▸ Task item: Repeat exactly, and only, the lines from the one holding "much !obl I IEd for your attention, to" through the last line of the records below.

Extracted records
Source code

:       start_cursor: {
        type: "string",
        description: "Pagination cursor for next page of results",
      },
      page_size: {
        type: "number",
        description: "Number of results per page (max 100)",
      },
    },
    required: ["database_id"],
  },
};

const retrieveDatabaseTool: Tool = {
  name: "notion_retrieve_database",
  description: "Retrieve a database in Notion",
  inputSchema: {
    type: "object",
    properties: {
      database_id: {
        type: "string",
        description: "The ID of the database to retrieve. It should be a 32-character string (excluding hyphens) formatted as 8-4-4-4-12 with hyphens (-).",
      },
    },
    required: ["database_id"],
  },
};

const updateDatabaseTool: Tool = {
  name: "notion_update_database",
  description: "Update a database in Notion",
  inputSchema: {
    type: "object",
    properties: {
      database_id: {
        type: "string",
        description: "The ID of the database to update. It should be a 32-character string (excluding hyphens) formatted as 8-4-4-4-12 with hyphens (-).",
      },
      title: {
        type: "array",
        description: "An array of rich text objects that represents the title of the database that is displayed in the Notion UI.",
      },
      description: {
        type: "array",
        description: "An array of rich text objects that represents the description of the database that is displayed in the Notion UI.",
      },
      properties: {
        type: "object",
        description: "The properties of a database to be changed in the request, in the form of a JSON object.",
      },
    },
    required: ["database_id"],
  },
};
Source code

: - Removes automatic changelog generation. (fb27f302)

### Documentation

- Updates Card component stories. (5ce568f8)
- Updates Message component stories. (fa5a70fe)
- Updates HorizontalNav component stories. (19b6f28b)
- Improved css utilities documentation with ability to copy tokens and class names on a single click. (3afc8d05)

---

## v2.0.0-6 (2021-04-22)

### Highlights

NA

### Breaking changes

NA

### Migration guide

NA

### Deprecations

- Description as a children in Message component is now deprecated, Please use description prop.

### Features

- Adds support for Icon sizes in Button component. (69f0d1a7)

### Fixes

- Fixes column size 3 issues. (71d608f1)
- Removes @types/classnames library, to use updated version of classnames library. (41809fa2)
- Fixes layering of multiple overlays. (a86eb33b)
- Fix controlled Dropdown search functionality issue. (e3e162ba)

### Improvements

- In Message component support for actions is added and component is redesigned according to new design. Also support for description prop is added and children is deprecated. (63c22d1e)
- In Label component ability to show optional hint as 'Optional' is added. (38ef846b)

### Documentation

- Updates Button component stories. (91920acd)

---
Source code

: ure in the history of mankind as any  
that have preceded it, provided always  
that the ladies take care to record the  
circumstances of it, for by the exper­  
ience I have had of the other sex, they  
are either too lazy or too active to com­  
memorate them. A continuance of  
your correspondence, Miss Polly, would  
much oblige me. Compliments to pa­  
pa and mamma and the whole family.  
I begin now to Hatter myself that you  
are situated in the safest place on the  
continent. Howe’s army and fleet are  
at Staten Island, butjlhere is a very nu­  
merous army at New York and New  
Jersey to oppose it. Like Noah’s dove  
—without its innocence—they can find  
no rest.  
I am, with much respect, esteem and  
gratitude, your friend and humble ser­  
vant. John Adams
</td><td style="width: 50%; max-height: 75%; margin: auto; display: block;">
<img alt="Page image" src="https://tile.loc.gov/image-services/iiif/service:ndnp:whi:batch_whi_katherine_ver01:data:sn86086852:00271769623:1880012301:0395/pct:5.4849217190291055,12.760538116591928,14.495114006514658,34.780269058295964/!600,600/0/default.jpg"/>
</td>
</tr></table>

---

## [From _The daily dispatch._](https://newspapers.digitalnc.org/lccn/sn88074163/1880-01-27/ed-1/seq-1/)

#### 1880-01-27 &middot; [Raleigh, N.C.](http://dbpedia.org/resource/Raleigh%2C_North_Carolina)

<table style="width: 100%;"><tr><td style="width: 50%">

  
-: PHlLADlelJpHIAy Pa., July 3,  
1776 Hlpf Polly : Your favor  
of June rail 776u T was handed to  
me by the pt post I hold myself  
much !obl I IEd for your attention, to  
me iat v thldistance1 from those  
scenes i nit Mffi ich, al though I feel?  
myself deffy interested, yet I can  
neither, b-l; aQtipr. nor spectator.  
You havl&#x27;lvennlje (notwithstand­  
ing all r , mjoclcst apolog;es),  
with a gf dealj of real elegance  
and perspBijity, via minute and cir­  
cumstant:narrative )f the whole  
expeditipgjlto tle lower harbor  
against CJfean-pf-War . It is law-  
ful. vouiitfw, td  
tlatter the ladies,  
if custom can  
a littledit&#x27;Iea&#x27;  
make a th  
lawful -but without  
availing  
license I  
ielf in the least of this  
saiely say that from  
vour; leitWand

▸ Exercise solution:
much !obl I IEd for your attention, to  
me iat v thldistance1 from those  
scenes i nit Mffi ich, al though I feel?  
myself deffy interested, yet I can  
neither, b-l; aQtipr. nor spectator.  
You havl&#x27;lvennlje (notwithstand­  
ing all r , mjoclcst apolog;es),  
with a gf dealj of real elegance  
and perspBijity, via minute and cir­  
cumstant:narrative )f the whole  
expeditipgjlto tle lower harbor  
against CJfean-pf-War . It is law-  
ful. vouiitfw, td  
tlatter the ladies,  
if custom can  
a littledit&#x27;Iea&#x27;  
make a th  
lawful -but without  
availing  
license I  
ielf in the least of this  
saiely say that from  
vour; leitWand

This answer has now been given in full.